If SimpleAI's in-product reporting does not fit your team's workflow, a shared channel in Slack or Teams dedicated to playbook issues is the minimum acceptable alternative. Anything less, and the permissions model will produce a bottleneck rather than a governance improvement.
Where this fits with governance
Permissions are one of four parts of playbook governance. The other three are ownership (who is accountable for each playbook), review cadence (how often each playbook is reviewed against real deals), and change control (the process an Admin follows before an edit goes live).
This chapter covers the mechanics of access. The Playbook Governance chapter covers the rest, including the RACI for playbook ownership, quarterly review cycles, versioning, and how to handle a playbook whose accuracy has degraded over time.
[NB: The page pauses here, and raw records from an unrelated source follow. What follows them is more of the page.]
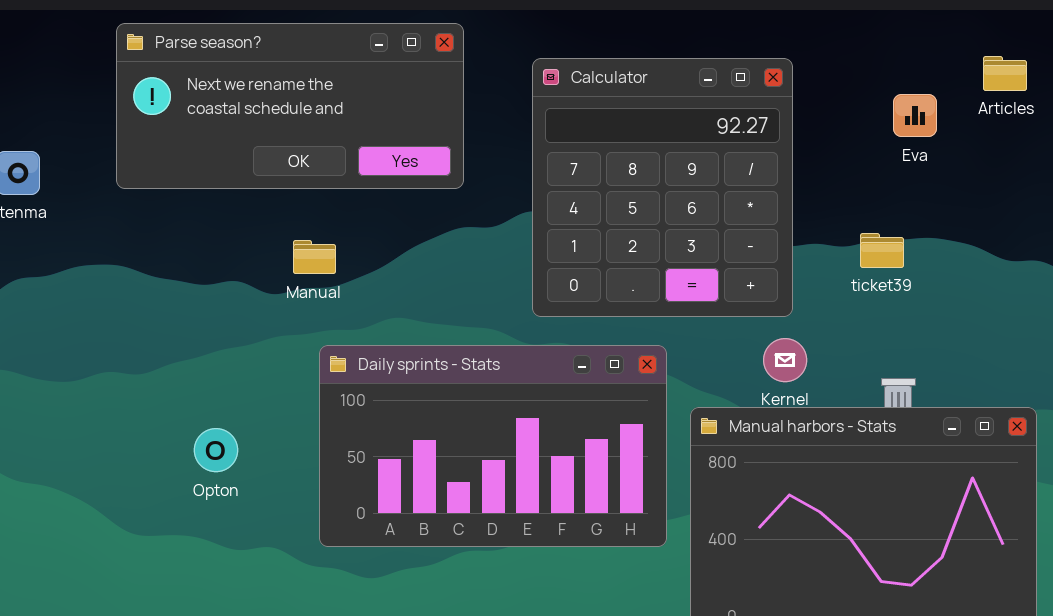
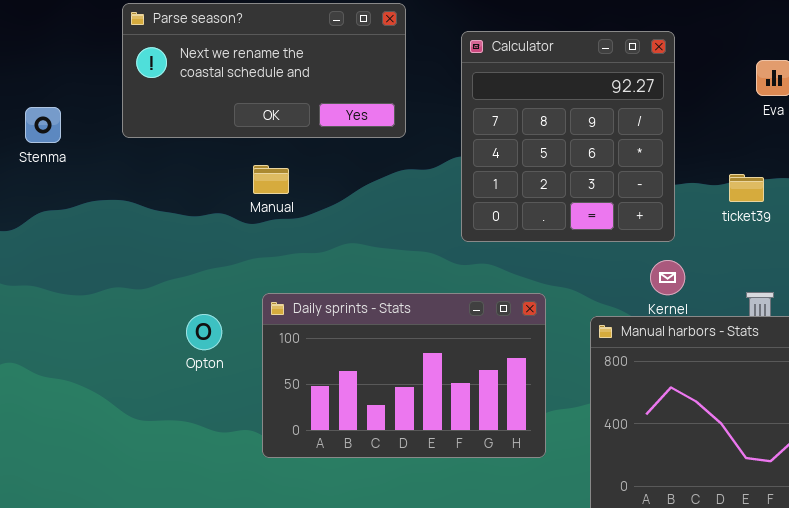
Manual: [293,240,336,274] -> [253,165,289,194], moved
Daily sprints - Stats: [319,345,667,547] -> [262,293,546,458], moved
Opton: [194,428,238,472] -> [186,314,222,350], moved

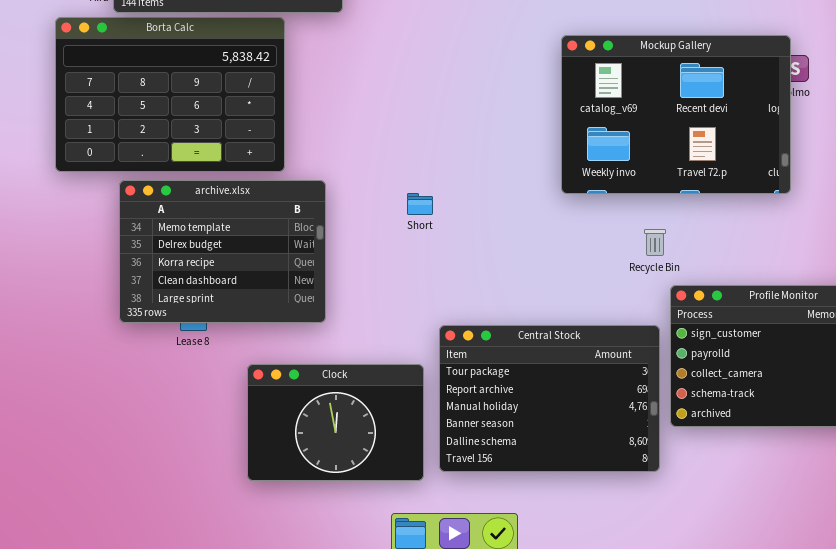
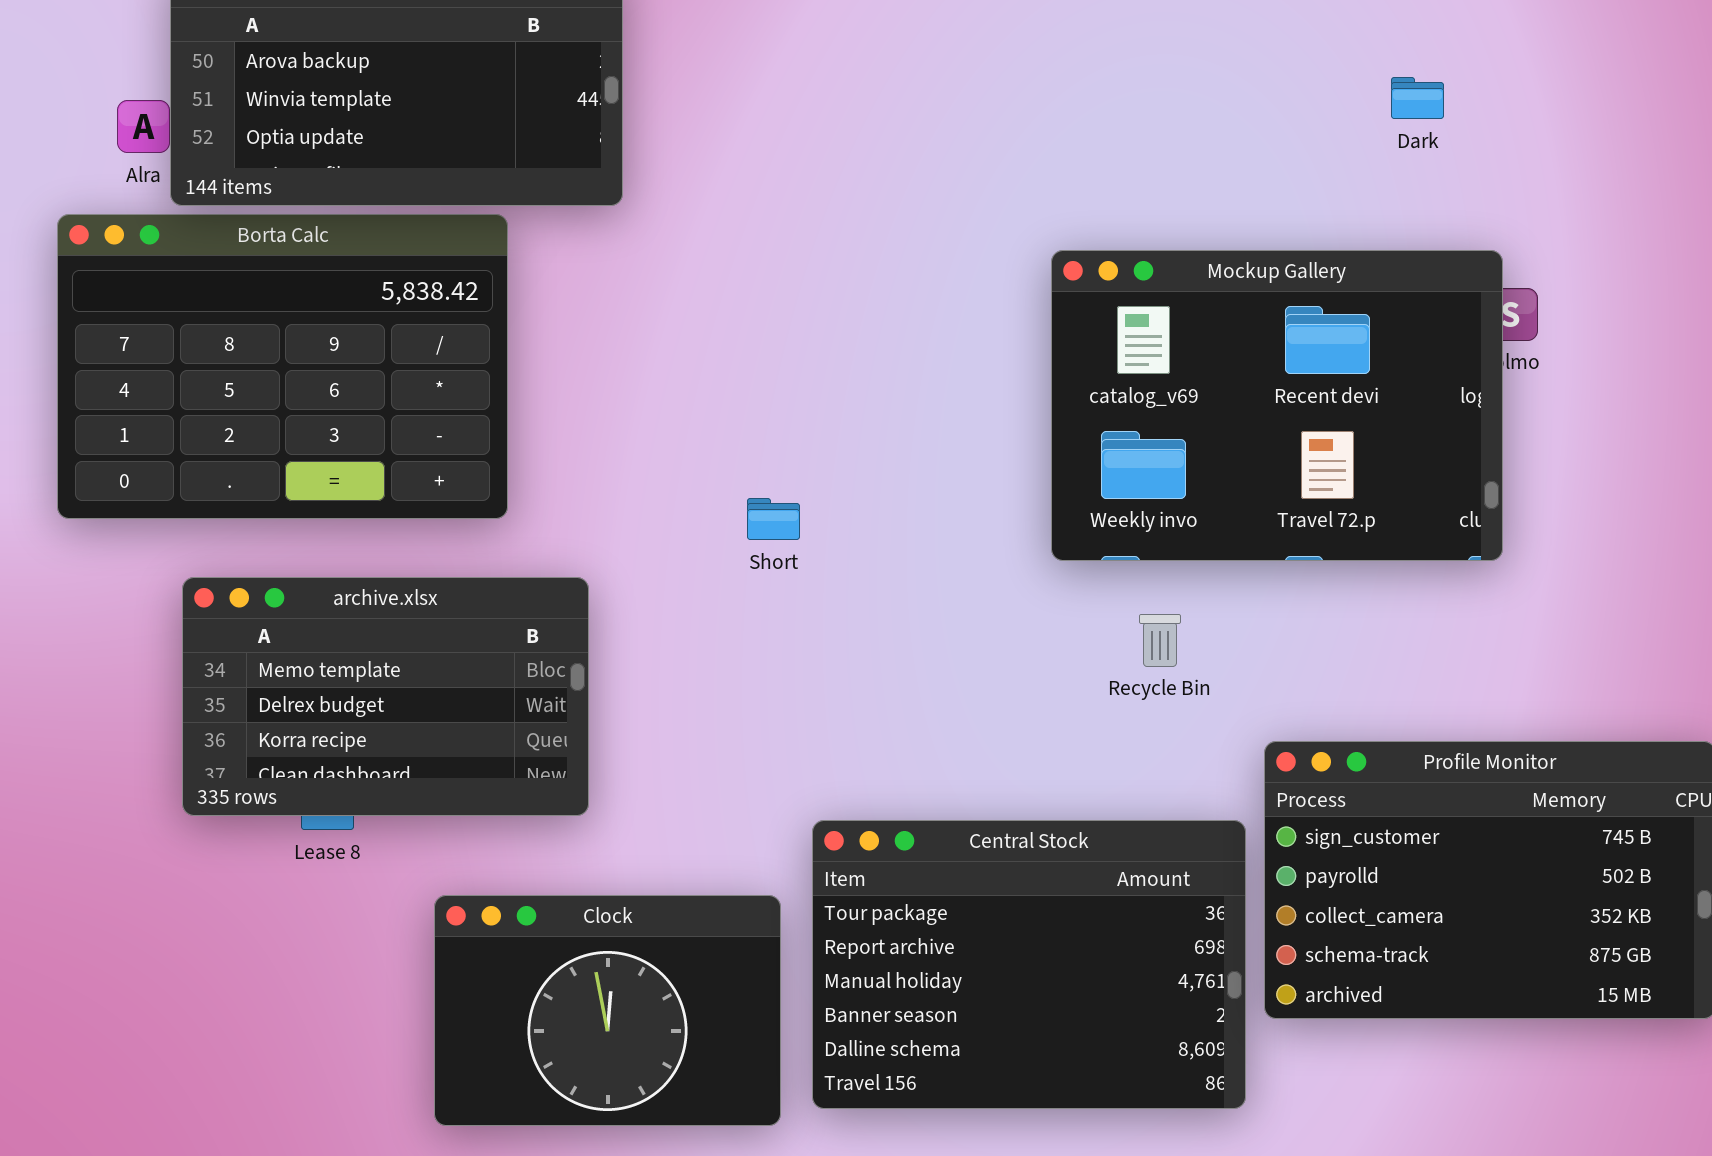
archive.xlsx: [119,180,326,323] -> [182,577,589,816], resized
Short: [407,193,433,215] -> [747,498,800,540], moved
Recycle Bin: [644,229,666,256] -> [1139,614,1181,667], moved

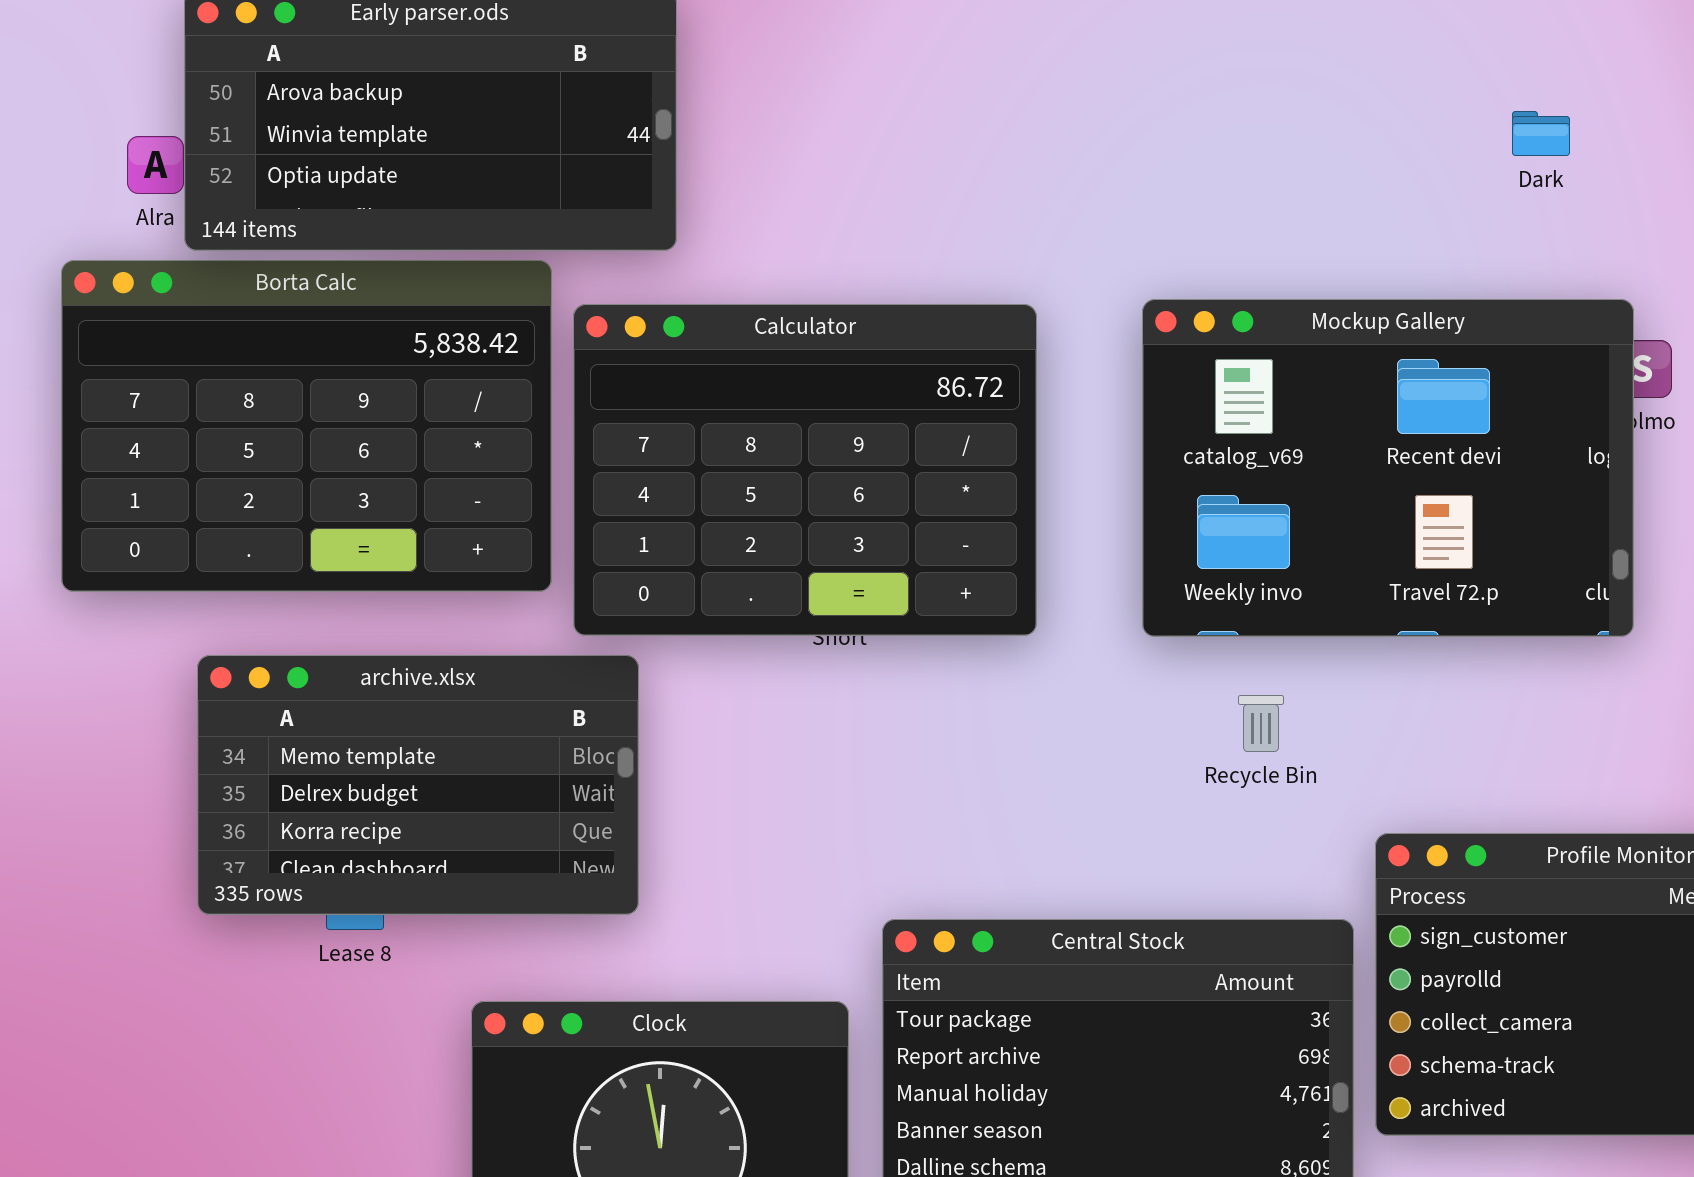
Calculator: none -> [573,304,1037,636], opened

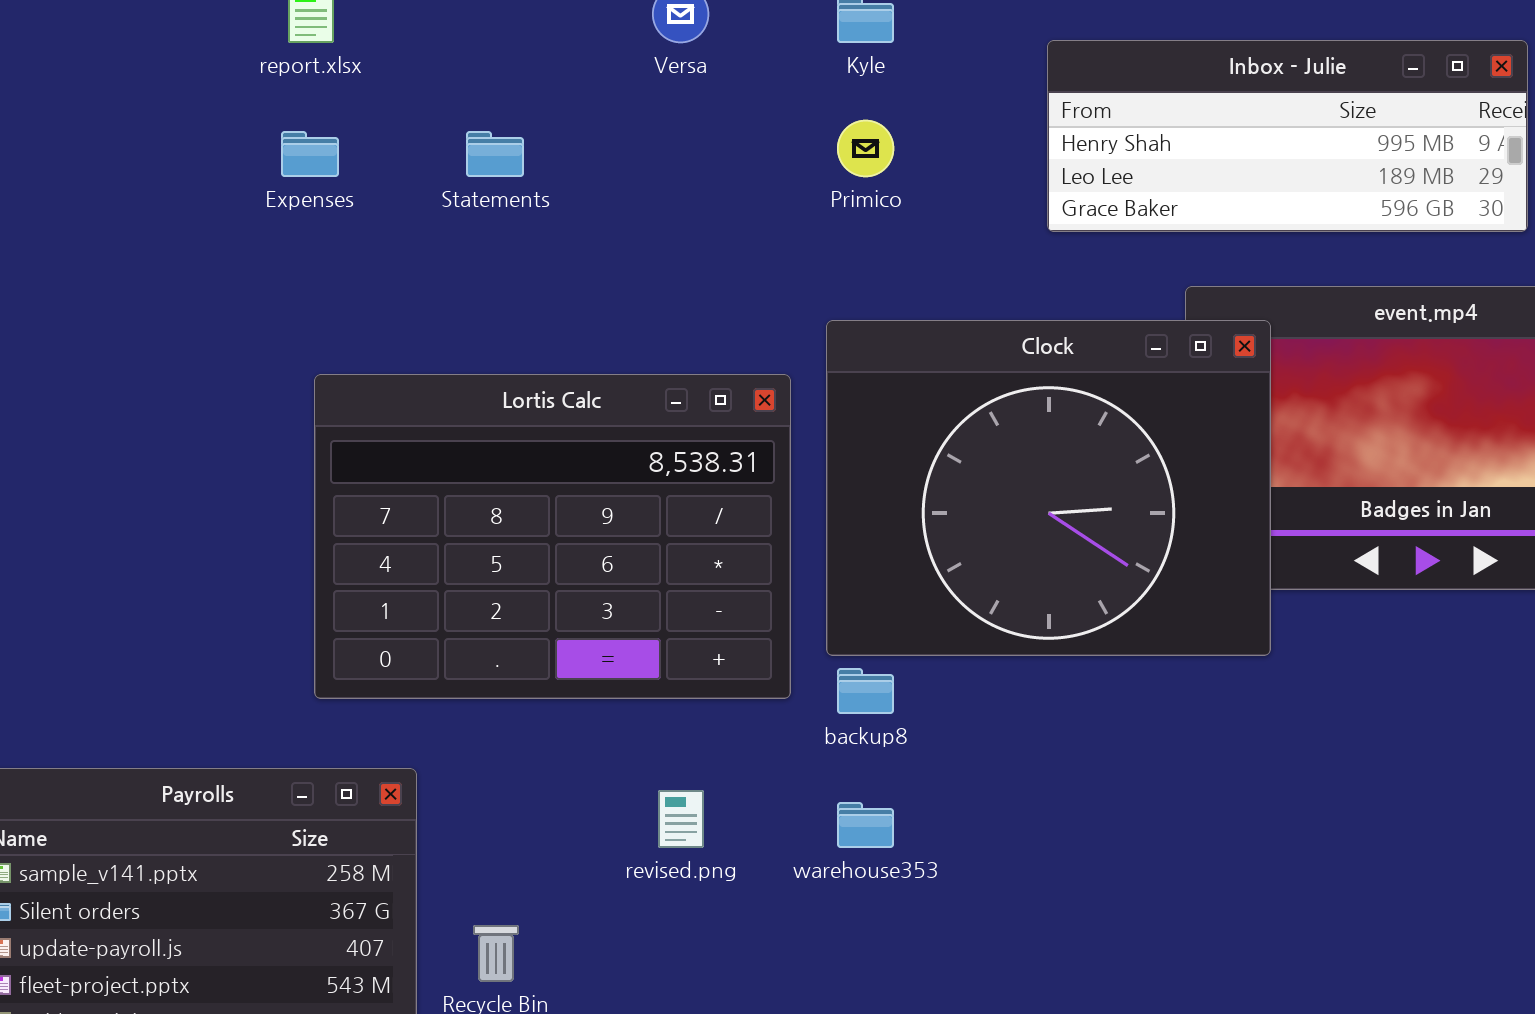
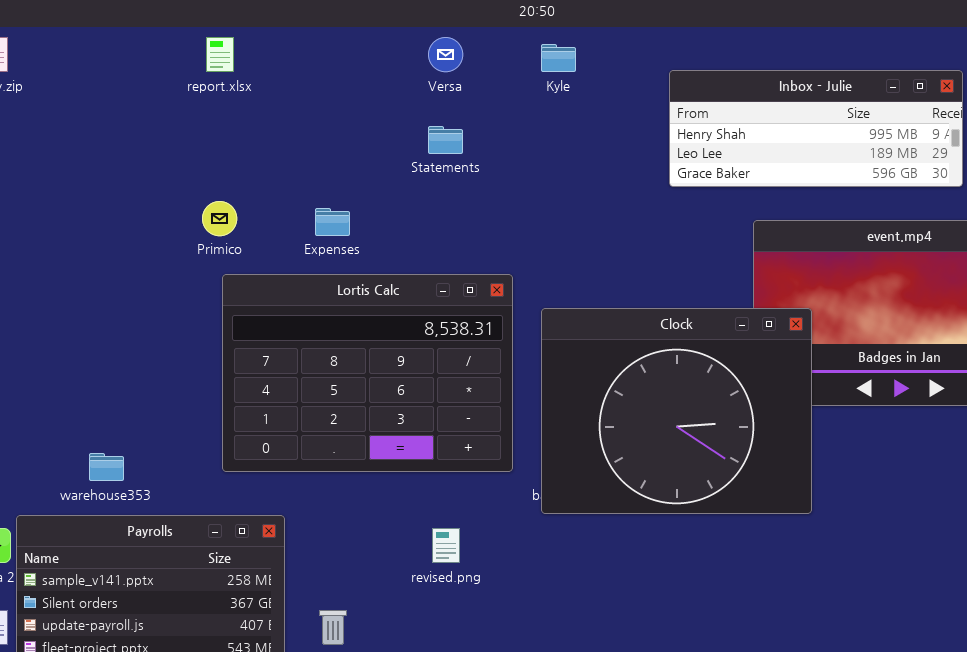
Primico: [837,120,894,177] -> [202,201,237,236], moved
Expenses: [281,131,339,177] -> [315,208,350,236], moved
Statements: [466,131,524,177] -> [428,126,463,154], moved
Clock: [826,320,1271,656] -> [541,308,812,514], moved
warehouse353: [837,802,894,848] -> [89,453,124,481], moved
Permissions without governance is just a lock. Governance without permissions is a plan nobody can enforce. You need both.
Common mistakes
Three patterns show up repeatedly on teams that are new to playbook permissions.
Giving everyone Admin to avoid blocking them. This is the default state in most pilots and it should not survive into production. If Reviewers are getting blocked, the fix is a better reporting channel, not broader edit rights.
Keeping Admin rights on retired owners. When someone leaves the team or rotates off a playbook, revoke their Admin access. Former owners editing a playbook they no longer understand is a common source of rule drift.
Treating reported issues as tickets rather than signals. Reports are not problems to be closed. They are evidence about where the playbook is wrong. A team that triages reports weekly, decides which ones reflect drift versus which ones reflect real negotiation changes, and updates the playbook accordingly, will have a playbook that gets better over time. A team that just marks reports as resolved will not.